WORK INSTRUCTION:
Would you retype every record below exactly as written?

+++ ENTRIES SUPPLIED +++

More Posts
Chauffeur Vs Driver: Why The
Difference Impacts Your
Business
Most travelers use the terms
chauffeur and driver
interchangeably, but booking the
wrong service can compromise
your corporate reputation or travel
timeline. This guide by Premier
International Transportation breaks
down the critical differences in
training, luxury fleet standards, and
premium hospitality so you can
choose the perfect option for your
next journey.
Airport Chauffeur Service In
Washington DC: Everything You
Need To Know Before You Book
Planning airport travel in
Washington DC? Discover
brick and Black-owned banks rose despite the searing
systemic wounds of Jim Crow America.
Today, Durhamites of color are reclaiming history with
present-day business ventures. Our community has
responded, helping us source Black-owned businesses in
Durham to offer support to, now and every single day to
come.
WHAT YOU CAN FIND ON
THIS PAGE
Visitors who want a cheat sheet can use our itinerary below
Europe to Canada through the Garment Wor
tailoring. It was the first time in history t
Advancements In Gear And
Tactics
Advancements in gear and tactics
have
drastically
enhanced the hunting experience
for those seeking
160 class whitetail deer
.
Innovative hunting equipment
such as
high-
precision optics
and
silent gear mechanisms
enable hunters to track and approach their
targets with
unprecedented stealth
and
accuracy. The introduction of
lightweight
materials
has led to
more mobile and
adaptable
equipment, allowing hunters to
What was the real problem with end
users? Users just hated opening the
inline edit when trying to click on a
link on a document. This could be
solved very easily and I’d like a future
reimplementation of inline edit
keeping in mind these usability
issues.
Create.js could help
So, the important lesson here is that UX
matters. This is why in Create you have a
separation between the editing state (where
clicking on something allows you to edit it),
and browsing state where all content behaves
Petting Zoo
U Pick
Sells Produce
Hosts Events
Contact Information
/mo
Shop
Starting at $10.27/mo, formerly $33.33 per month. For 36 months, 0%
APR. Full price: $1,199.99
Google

+++

ANSWER:
More Posts
Chauffeur Vs Driver: Why The
Difference Impacts Your
Business
Most travelers use the terms
chauffeur and driver
interchangeably, but booking the
wrong service can compromise
your corporate reputation or travel
timeline. This guide by Premier
International Transportation breaks
down the critical differences in
training, luxury fleet standards, and
premium hospitality so you can
choose the perfect option for your
next journey.
Airport Chauffeur Service In
Washington DC: Everything You
Need To Know Before You Book
Planning airport travel in
Washington DC? Discover
brick and Black-owned banks rose despite the searing
systemic wounds of Jim Crow America.
Today, Durhamites of color are reclaiming history with
present-day business ventures. Our community has
responded, helping us source Black-owned businesses in
Durham to offer support to, now and every single day to
come.
WHAT YOU CAN FIND ON
THIS PAGE
Visitors who want a cheat sheet can use our itinerary below
Europe to Canada through the Garment Wor
tailoring. It was the first time in history t
Advancements In Gear And
Tactics
Advancements in gear and tactics
have
drastically
enhanced the hunting experience
for those seeking
160 class whitetail deer
.
Innovative hunting equipment
such as
high-
precision optics
and
silent gear mechanisms
enable hunters to track and approach their
targets with
unprecedented stealth
and
accuracy. The introduction of
lightweight
materials
has led to
more mobile and
adaptable
equipment, allowing hunters to
What was the real problem with end
users? Users just hated opening the
inline edit when trying to click on a
link on a document. This could be
solved very easily and I’d like a future
reimplementation of inline edit
keeping in mind these usability
issues.
Create.js could help
So, the important lesson here is that UX
matters. This is why in Create you have a
separation between the editing state (where
clicking on something allows you to edit it),
and browsing state where all content behaves
Petting Zoo
U Pick
Sells Produce
Hosts Events
Contact Information
/mo
Shop
Starting at $10.27/mo, formerly $33.33 per month. For 36 months, 0%
APR. Full price: $1,199.99
Google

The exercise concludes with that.